O INE publicou ontem um importante estudo sobre os custos de contexto das empresas, com base num inquérito a quase 5 mil empresas de todas as dimensões e setores de atividade, relativo a 2024, que permite comparar com estudos anteriores feitos em 2014, 2017 e 2021.
É chocante verificar como as preocupações das empresas se afastam totalmente da agenda ideológica do Governo, concertada com a extrema-direita, assente na redução da tributação sobre os lucros das grandes empresas, na desregulação do mercado de trabalho e na diabolização da imigração.
Para os empresários inquiridos, que apontam para uma degradação da situação relativamente a 2021, os maiores custos de contexto têm a ver com o mau funcionamento do sistema judicial, com destaque para a duração dos processos administrativos e fiscais, as regras de licenciamento, aqui com especial preocupação com os licenciamentos ambientais, e um desconforto genérico que não se agravou com a carga fiscal.

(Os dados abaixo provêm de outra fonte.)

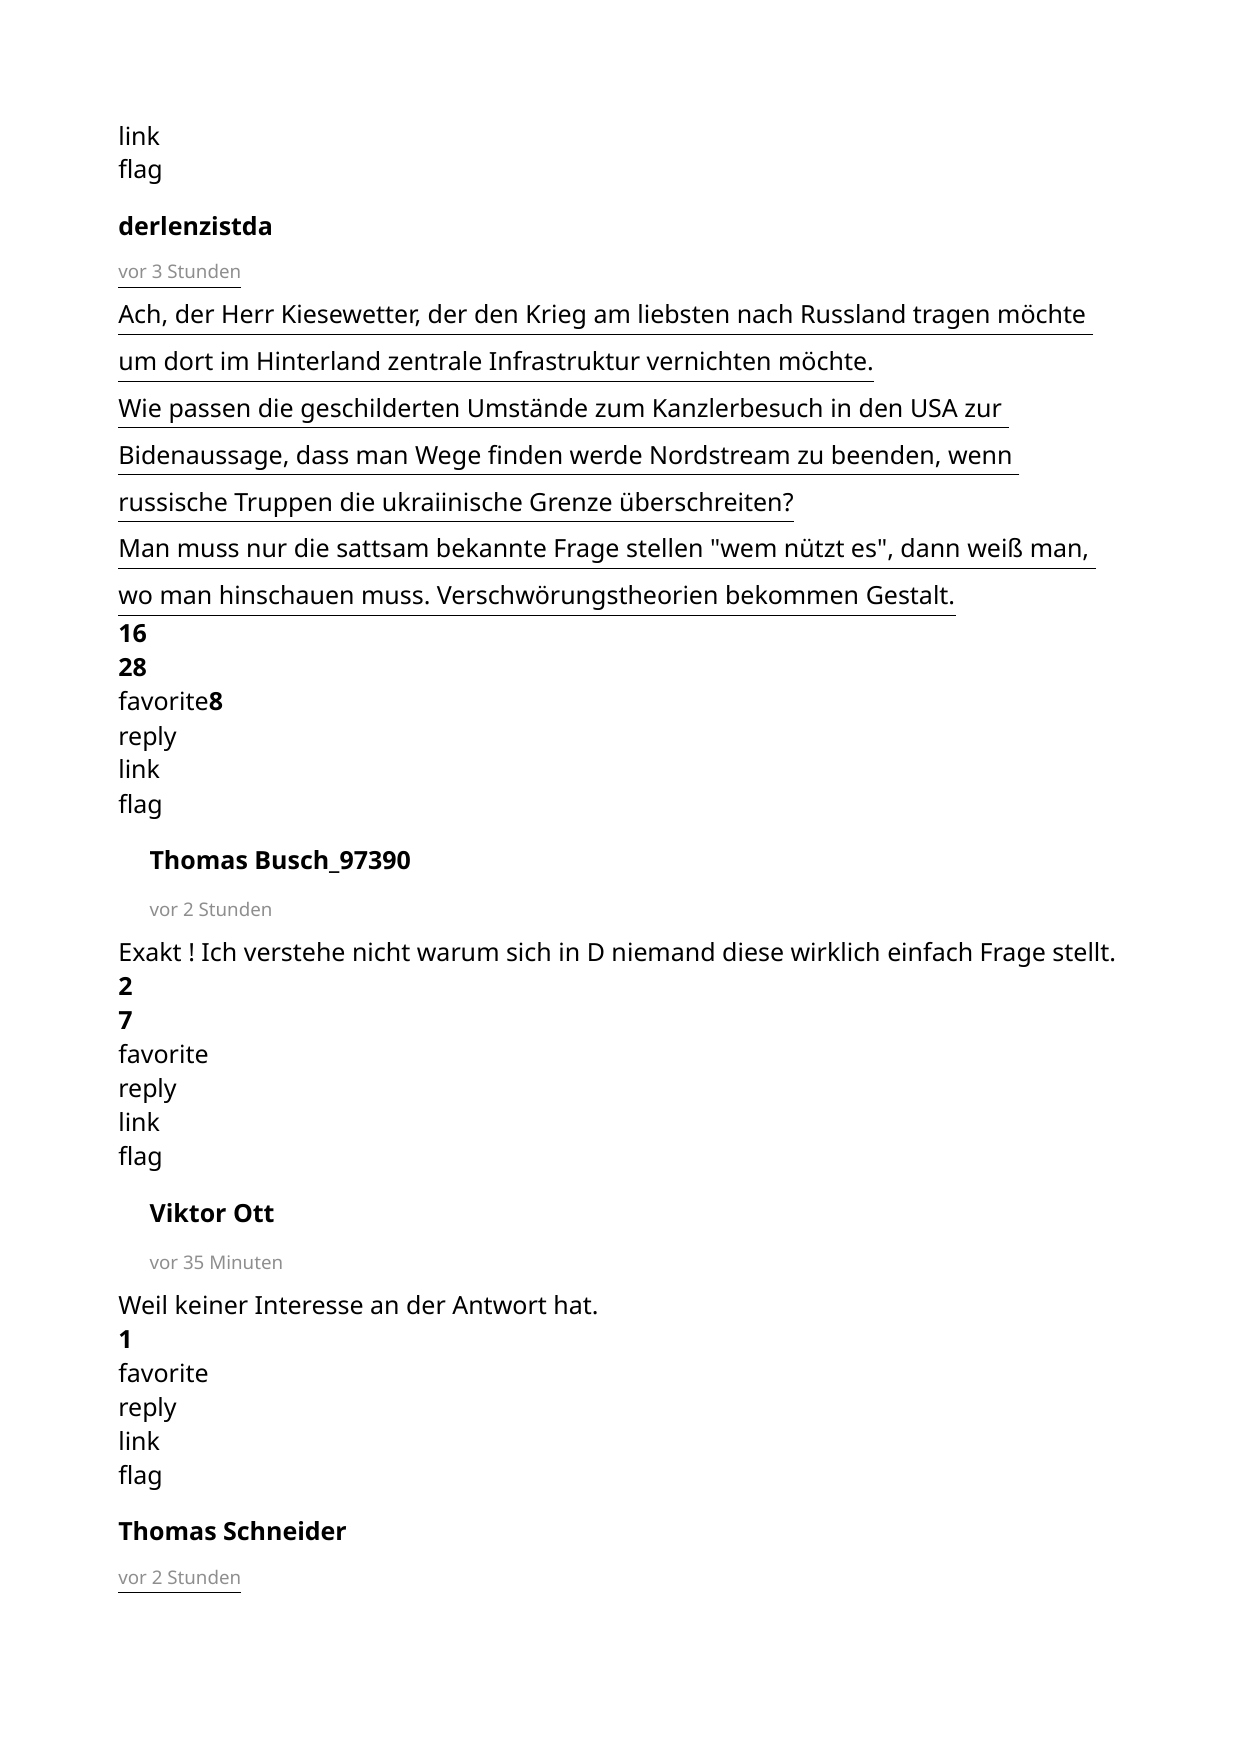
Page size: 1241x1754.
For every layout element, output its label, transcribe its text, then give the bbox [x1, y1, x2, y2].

text 1 [118, 1322, 1122, 1356]
text link [118, 1424, 1122, 1458]
text Ach, der Herr Kiesewetter, der den Krieg am liebsten nach Russland tragen möchte um dort im Hinterland zentrale Infrastruktur vernichten möchte. Wie passen die geschilderten Umstände zum Kanzlerbesuch in den USA zur Bidenaussage, dass man Wege finden werde Nordstream zu beenden, wenn russische Truppen die ukraiinische Grenze überschreiten? Man muss nur die sattsam bekannte Frage stellen "wem nützt es", dann weiß man, wo man hinschauen muss. Verschwörungstheorien bekommen Gestalt. [118, 288, 1122, 616]
text vor 3 Stunden [118, 258, 1122, 288]
text reply [118, 718, 1122, 752]
text Weil keiner Interesse an der Antwort hat. [118, 1275, 1122, 1322]
text favorite8 [118, 684, 1122, 718]
text Thomas Busch_97390 [149, 836, 1114, 877]
text vor 2 Stunden [149, 892, 1122, 922]
text derlenzistda [118, 202, 1114, 242]
text favorite [118, 1037, 1122, 1071]
text vor 2 Stunden [118, 1564, 1122, 1593]
text 16 [118, 616, 1122, 650]
text link [118, 118, 1122, 152]
text flag [118, 786, 1122, 820]
text link [118, 1105, 1122, 1139]
text link [118, 752, 1122, 786]
text Viktor Ott [149, 1189, 1114, 1229]
text flag [118, 1139, 1122, 1173]
text reply [118, 1390, 1122, 1424]
text flag [118, 152, 1122, 186]
text vor 35 Minuten [149, 1245, 1122, 1275]
text flag [118, 1458, 1122, 1492]
text reply [118, 1071, 1122, 1105]
text Thomas Schneider [118, 1507, 1114, 1548]
text 7 [118, 1003, 1122, 1037]
text 28 [118, 650, 1122, 684]
text Exakt ! Ich verstehe nicht warum sich in D niemand diese wirklich einfach Frage stellt. [118, 922, 1122, 969]
text 2 [118, 969, 1122, 1003]
text favorite [118, 1356, 1122, 1390]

Curiosamente, na avaliação dos custos de contexto provocados pelo sistema judicial, que se deteriorou significativamente relativamente a 2021, a justiça laboral é a que menos preocupa os empresários que destacam antes os problemas com os processos tributários e a resolução de conflitos comerciais. Mas sobre tudo isto não se conhecem ações de Rita Júdice, mas apenas vagas declarações de intenções de Gonçalo Matias sobre a justiça administrativa.
Igualmente em matéria de licenciamentos, área genericamente considerada como crítica, as áreas mais penosas para a indústria, superando todos os restantes custos de contexto, são as do licenciamento ambiental e das certificações ambientais. Mas também nesta área talvez Gonçalo Matias esteja distraído a mudar o mundo e não tenha reparado que o seu Governo veio aumentar as exigências burocráticas com o novo regime de renovação das licenças ambientais.
De facto, o Decreto-Lei nº89/2025, de 12 de agosto, representou um grave retrocesso relativamente ao Simplex ambiental de 2023, ao exigir a renovação a cada 7 anos das licenças ambientais que recaem sobre as emissões industriais. Enquanto, em 2023, o governo de António Costa tinha eliminado o prazo de validade das licenças ambientais, o governo de Luís Montenegro e Gonçalo Matias reintroduziu este encargo que envolve cerca de três meses de trabalho de um técnico qualificado da APA para cada processo, com a gravidade dos prazos de validade das licenças serem ainda mais curtos do que os 10 anos exigidos até 2023. A APA não estava impedida de atuar sempre que fosse necessário, mas o governo Montenegro veio aumentar os custos de contexto para as empresas e acrescer burocracia ao já pesado funcionamento da APA.
Finalmente, o estudo relativo a 2024 indica uma nova área em que as empresas têm uma preocupação crescente: a dos recursos humanos. Mas também nesta área, para eventual surpresa de Rosário Palma Ramalho e de Leitão Amaro, a preocupação essencial dos empresários não tem a ver com as dificuldades nos despedimentos ou as perturbações provocadas pela imigração.
A área em que os custos de contexto mais crescem, aproximando-se mesmo das queixas sobre a Justiça ou os licenciamentos, é a relativa às dificuldades de contratação de trabalhadores. Mais de 51% das empresas inquiridas dizem ter dificuldade em encontrar trabalhadores qualificados e 46% referem problemas genéricos com o recrutamento de mão-de-obra. Provavelmente sobretudo relativamente a trabalhadores estrangeiros, é igualmente referida a dificuldade com a certificação das qualificações dos trabalhadores, com as consequências indignas como as dos médicos especialistas luso-venezuelanos a trabalhar como auxiliares nos hospitais ou os engenheiros ucranianos a ocupar lugares de pedreiros.
Para os cidadãos, a Reforma do Estado é uma bandeira estranha que não se compadece com o desmoronar do IRN, agora libertado das renovações das autorizações de residência, a falta de médicos de família ou os 3300 estudantes do 1º ciclo ainda sem professor à beira do Natal.
Mas, para as empresas, estes retrocessos por opção política, como em matéria de licenciamento ambiental ou os resultados pífios da Via Verde para os vistos de trabalho, ou por mera degradação dos serviços, como sucede com a “Empresa na Hora”, são sinais de uma deliquescência dos serviços públicos que não se compadece com a gritaria eufórica sobre IA do ministro na Web Summit.
Pela total desconexão entre os verdadeiros custos de contexto das empresas e as prioridades ideológicas do Governo, o prémio Laranja Amarga de hoje vai para o pregoeiro das reformas anunciadas Gonçalo Matias.